[Structured diff data]
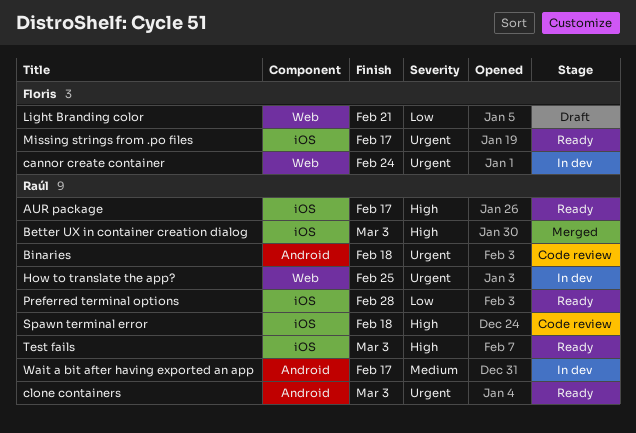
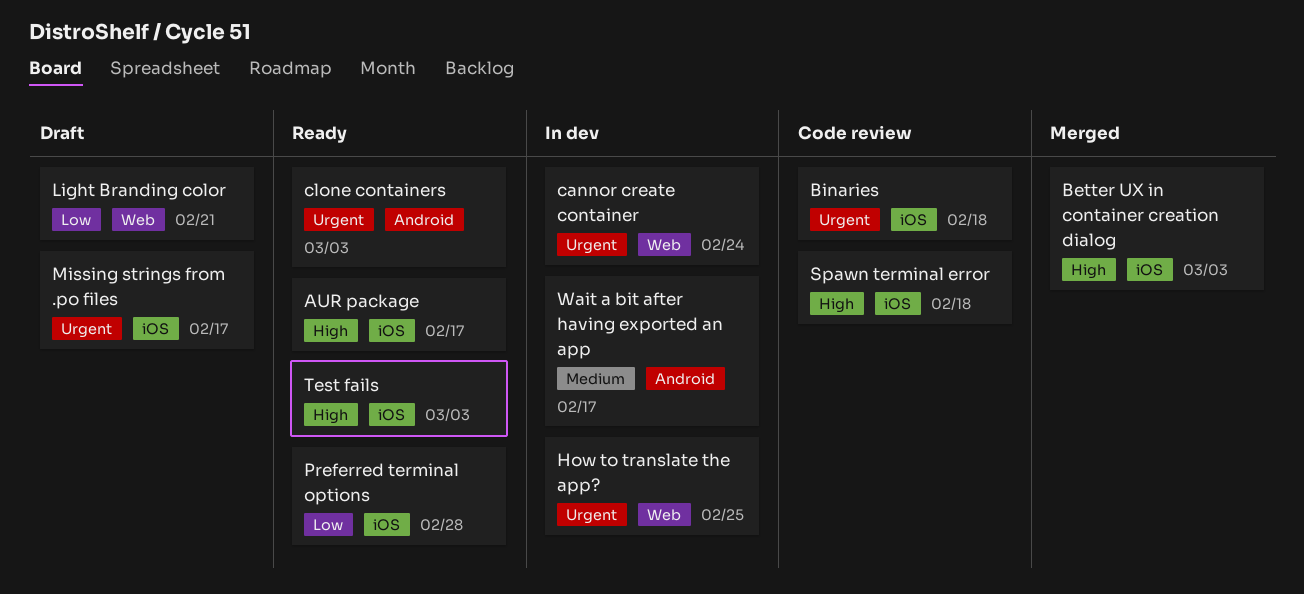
Binaries, label: Android -> iOS
Missing strings from .po files, status: Ready -> Draft

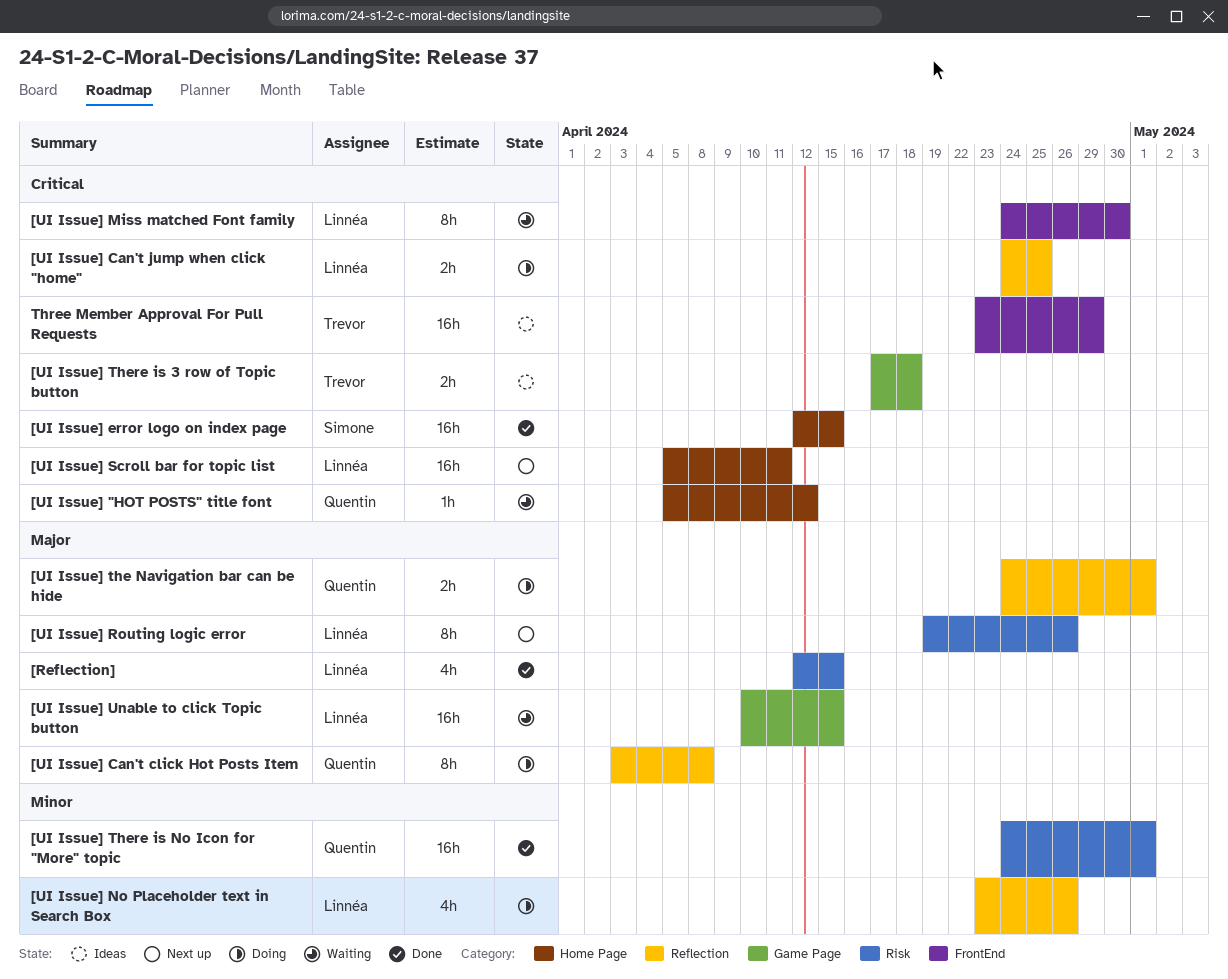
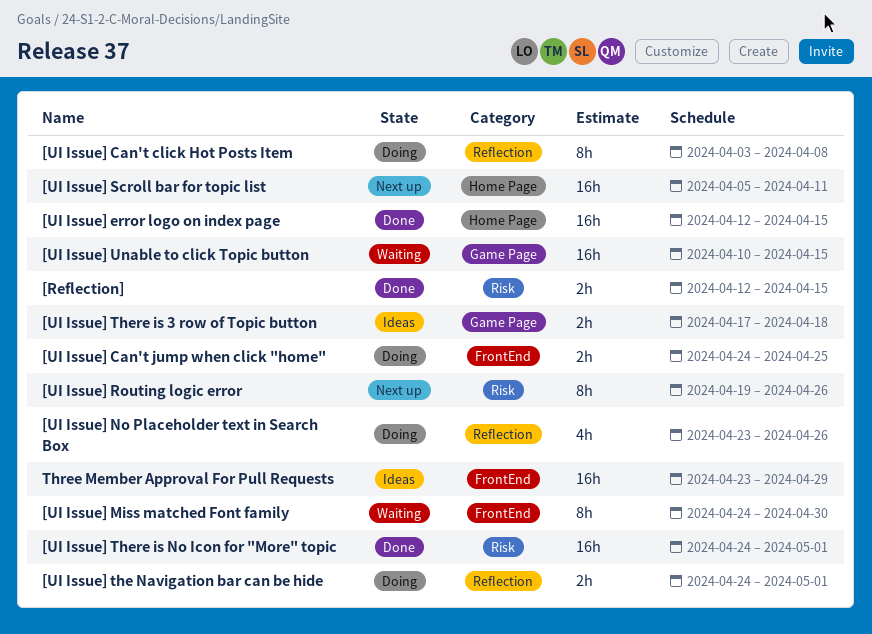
[Reflection], estimate: 4h -> 2h
[UI Issue] "HOT POSTS" title font: present -> none
[UI Issue] Can't jump when click "home", label: Reflection -> FrontEnd

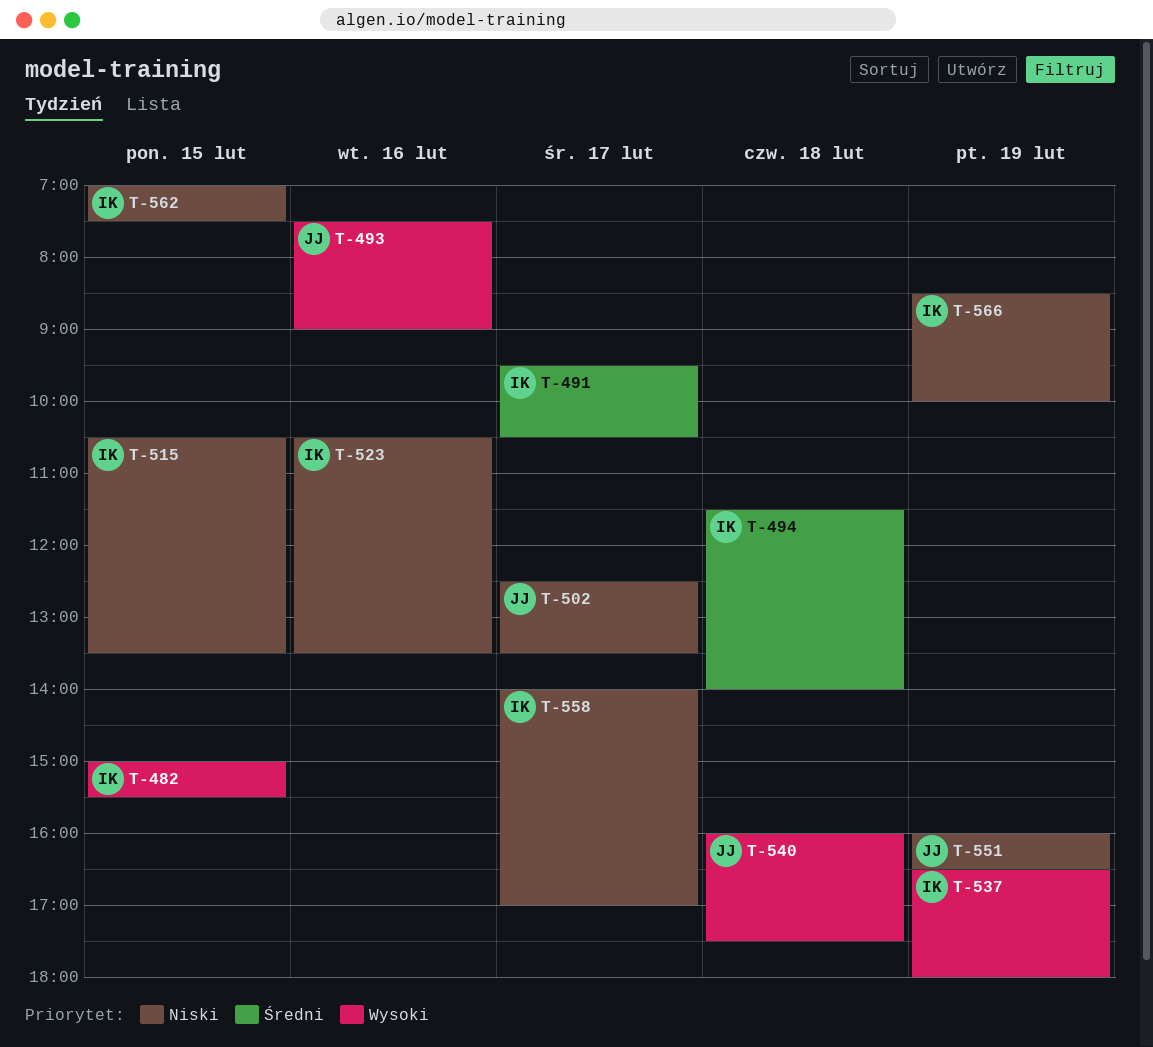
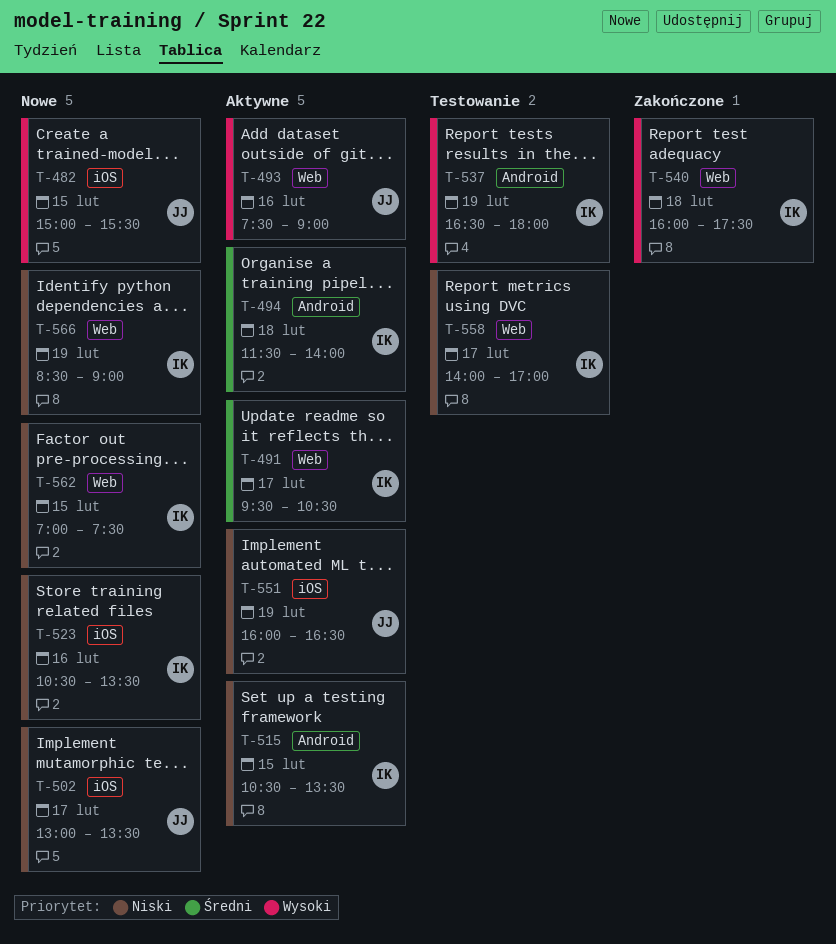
T-482, owner: IK -> JJ
T-502, begins: 12:30 -> 13:00
T-540, owner: JJ -> IK
T-566, ends: 10:00 -> 09:00

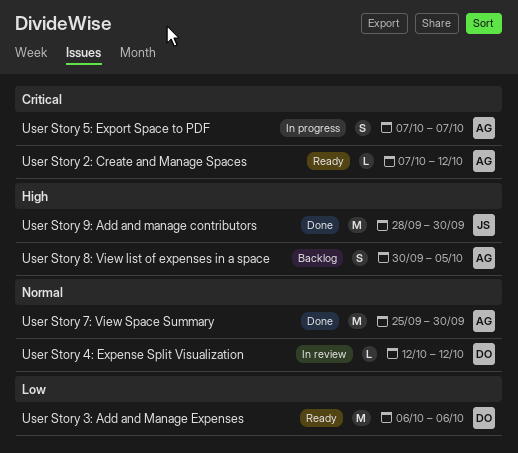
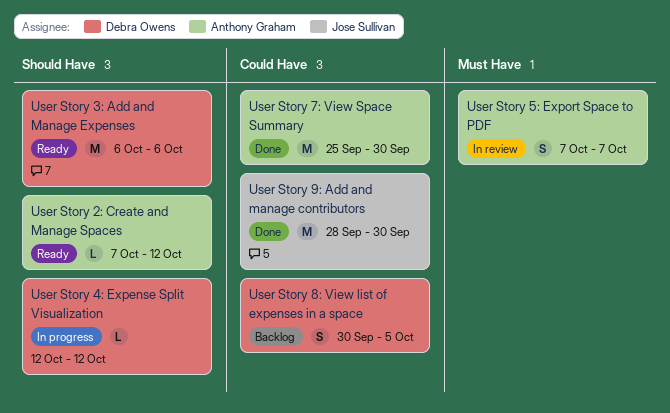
User Story 4: Expense Split Visualization, status: In review -> In progress
User Story 5: Export Space to PDF, status: In progress -> In review
User Story 8: View list of expenses in a space, owner: Anthony Graham -> Debra Owens

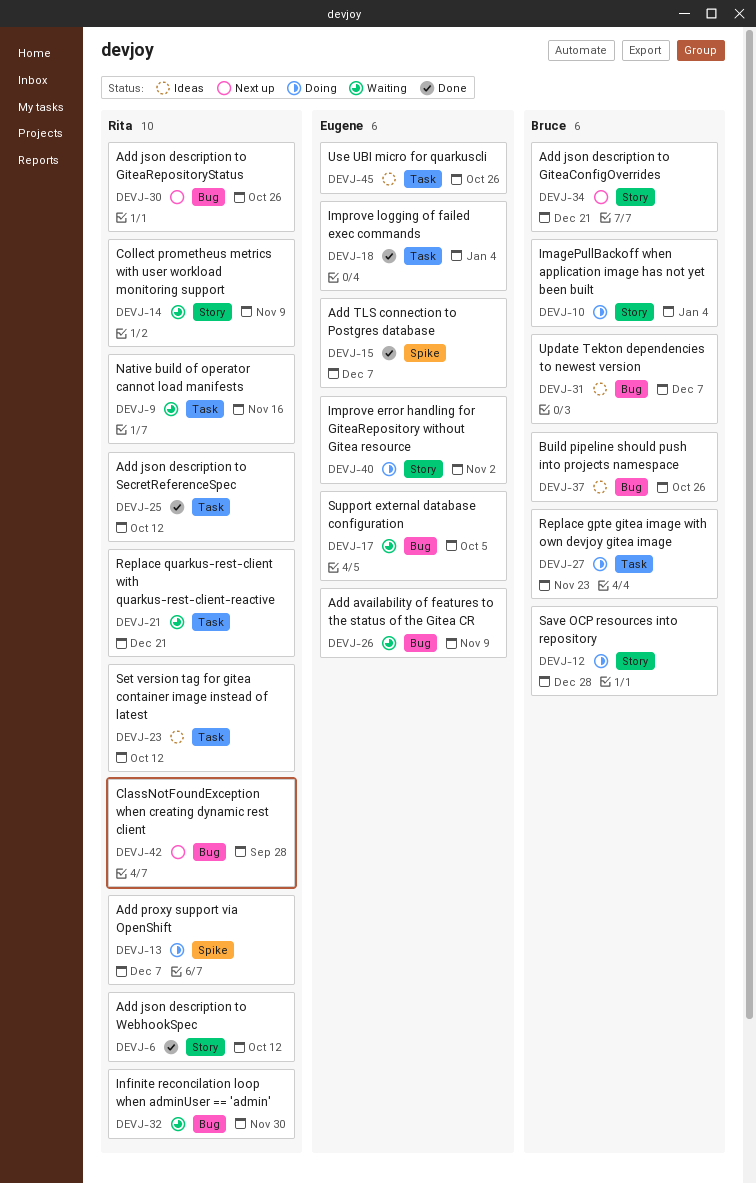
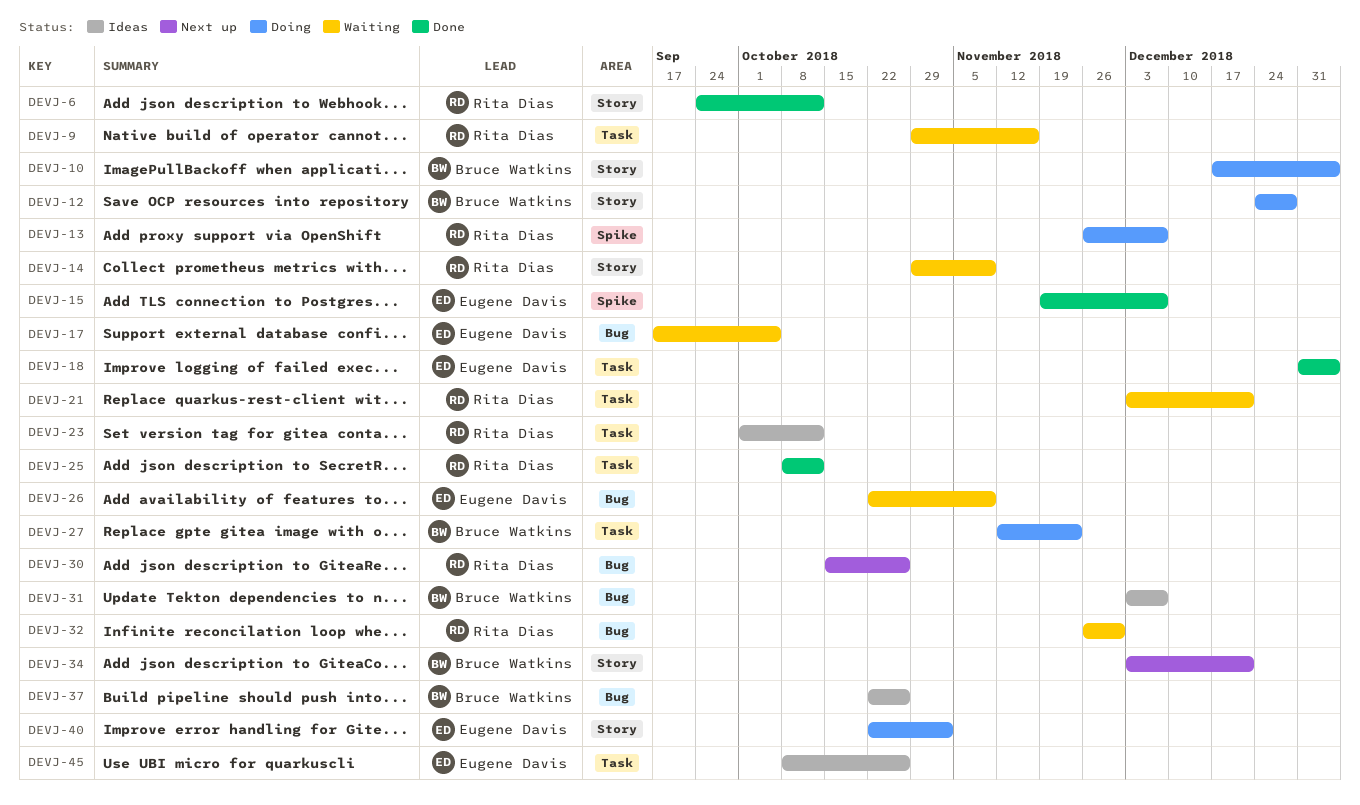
DEVJ-42: present -> none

> Your objective
Reproduce every entry exactly; images stay out.

> Answer to this task
Binaries, label: Android -> iOS
Missing strings from .po files, status: Ready -> Draft

[Reflection], estimate: 4h -> 2h
[UI Issue] "HOT POSTS" title font: present -> none
[UI Issue] Can't jump when click "home", label: Reflection -> FrontEnd

T-482, owner: IK -> JJ
T-502, begins: 12:30 -> 13:00
T-540, owner: JJ -> IK
T-566, ends: 10:00 -> 09:00

User Story 4: Expense Split Visualization, status: In review -> In progress
User Story 5: Export Space to PDF, status: In progress -> In review
User Story 8: View list of expenses in a space, owner: Anthony Graham -> Debra Owens

DEVJ-42: present -> none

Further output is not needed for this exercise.